Not being an expert in the marketing of tropical fruit – and missing, doubtless, some of the finer points in the unsubtitled Spanish dialogue – I can’t quite see the financial incentive for anybody in not selling a boatload of ripe bananas. (Indeed, I half expected Groucho Marx to show up and announce that customers must pay extra for buying the fruit and not eating it!) Still, that’s the cod-Hitcockian MacGuffin on which this action thriller seems to hang.

A kingpin in this nefarious scheme turns out to be Pedro’s long-lost bosom pal (the suave but rather oily Tito Junco) who saved his life years ago in Puerto Rico. We know at once that Tito’s a big man in town. He has a flunky to walk behind him and hold a parasol over his head. He’s also running a tandem with two of the ladies who entertain at the local nightspot, The Seven Seas. (What else would you call a bar that’s God-knows-how-many miles up a river?)

Like any other sleazy movie bar in the middle of nowhere, The Seven Seas boasts a roster of top musical talent. (Ludicrous, yes, but no more so than Rick’s Café American in Casablanca, which was shot in Hollywood the same year.) The big attraction is María Antonieta Pons, a Cuban rumba-dancer who became a huge star in Mexican films of the 40s. She doesn’t so much sing and dance as shout and gyrate enthusiastically, and her acting makes María Félix look like Eleonora Duse. Still, all she has to do is provide a visually attractive love interest, and she does it adequately enough.

Tito lusts after María Antonieta but it’s Pedro who wins her heart. We know this right from their first encounter, when she slaps him hard across the face for not paying attention during her big number. She even makes a number of impassioned speeches that call Pedro’s stalwart heroism into question. (“Women don’t love a man because he’s brave, or love him any less because he’s a coward. We just love. That’s all we know how to do!”) Also on the bill is an Afro-Caribbean chanteuse named Toña la Negra. She genuinely loves the slimy Tito – and what’s more, she can genuinely sing.

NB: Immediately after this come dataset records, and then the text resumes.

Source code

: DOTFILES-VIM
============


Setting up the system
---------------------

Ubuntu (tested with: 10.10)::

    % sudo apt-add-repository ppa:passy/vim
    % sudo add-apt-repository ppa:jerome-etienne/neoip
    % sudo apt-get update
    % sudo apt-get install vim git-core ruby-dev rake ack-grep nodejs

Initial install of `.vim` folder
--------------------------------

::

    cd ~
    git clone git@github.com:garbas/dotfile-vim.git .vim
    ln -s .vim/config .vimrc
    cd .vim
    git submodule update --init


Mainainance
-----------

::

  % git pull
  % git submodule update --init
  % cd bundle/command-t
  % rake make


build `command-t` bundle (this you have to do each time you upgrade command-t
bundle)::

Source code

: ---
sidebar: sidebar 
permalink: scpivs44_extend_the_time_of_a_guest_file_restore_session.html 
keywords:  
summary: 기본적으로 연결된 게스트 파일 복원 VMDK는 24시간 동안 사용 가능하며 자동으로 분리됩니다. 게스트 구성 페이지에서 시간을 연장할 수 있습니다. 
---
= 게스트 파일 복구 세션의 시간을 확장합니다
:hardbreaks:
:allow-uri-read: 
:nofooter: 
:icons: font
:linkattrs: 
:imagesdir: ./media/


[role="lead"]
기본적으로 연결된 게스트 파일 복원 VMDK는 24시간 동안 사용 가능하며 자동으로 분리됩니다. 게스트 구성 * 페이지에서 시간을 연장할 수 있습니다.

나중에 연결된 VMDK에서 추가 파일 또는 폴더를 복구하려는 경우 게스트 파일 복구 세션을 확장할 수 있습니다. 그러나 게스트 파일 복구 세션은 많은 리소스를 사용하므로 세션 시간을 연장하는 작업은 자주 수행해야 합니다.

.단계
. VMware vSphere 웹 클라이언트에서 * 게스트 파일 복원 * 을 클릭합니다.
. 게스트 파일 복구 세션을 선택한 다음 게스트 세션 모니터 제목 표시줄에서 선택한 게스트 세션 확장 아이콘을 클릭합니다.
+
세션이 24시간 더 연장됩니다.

The big question of who is doing what to whose bananas seems to work out smoothly enough – but only after Pedro and Tito find themselves on opposite sides of the law! Galindo keeps it all going with his spectacular pre-noir lighting (the cameraman is one Victor Herrera) and some moments of sharp visual wit. When a gun battle breaks out in The Seven Seas, the card-players simply duck under the table and keep on playing. When Pedro and the chief bad guy face off at the end, the whole bar freezes with suspense. The barman, who’s in the middle of pouring a shot of tequila, just lets it overflow and dribble onto the bar.

The final shoot-out, in the street outside the bar, has a shadowed splendour that anticipates Carol Reed and The Third Man. Pedro and the villain stalk each other in pitch darkness and deathly silence – illuminated only, at key moments, by that all-important lighthouse. (It also shines, conveniently enough, just outside María Antonieta’s window, adding some much-needed mood and atmosphere to the love scenes.) Justice being duly done, we can go home, knowing our bananas will be on sale at their usual price.

Things did not end quite so smoothly, alas, for Pedro Armendáriz. His career began with a string of heroic roles for Mexico’s most illustrious director, Emilio Fernández (María Candelaria, Enamorada, Río Escondido). Later, he made forays to Hollywood to work for John Ford (Fort Apache, Three Godfathers) and to Europe to star in costume romances with Martine Carol (Lucrezia Borgia) and Lana Turner (Diane).

In 1963, just before playing the Turkish Chief of Police in the James Bond movie From Russia with Love, Armendáriz was diagnosed with terminal cancer. Once his work was finished, he asked director Terence Young if any retakes would be needed. When the answer was ‘no’ he flew home to Los Angeles and shot himself in the head.

His death left the Mexican cinema without a hero. No actor in the last 50 years has been up to the job.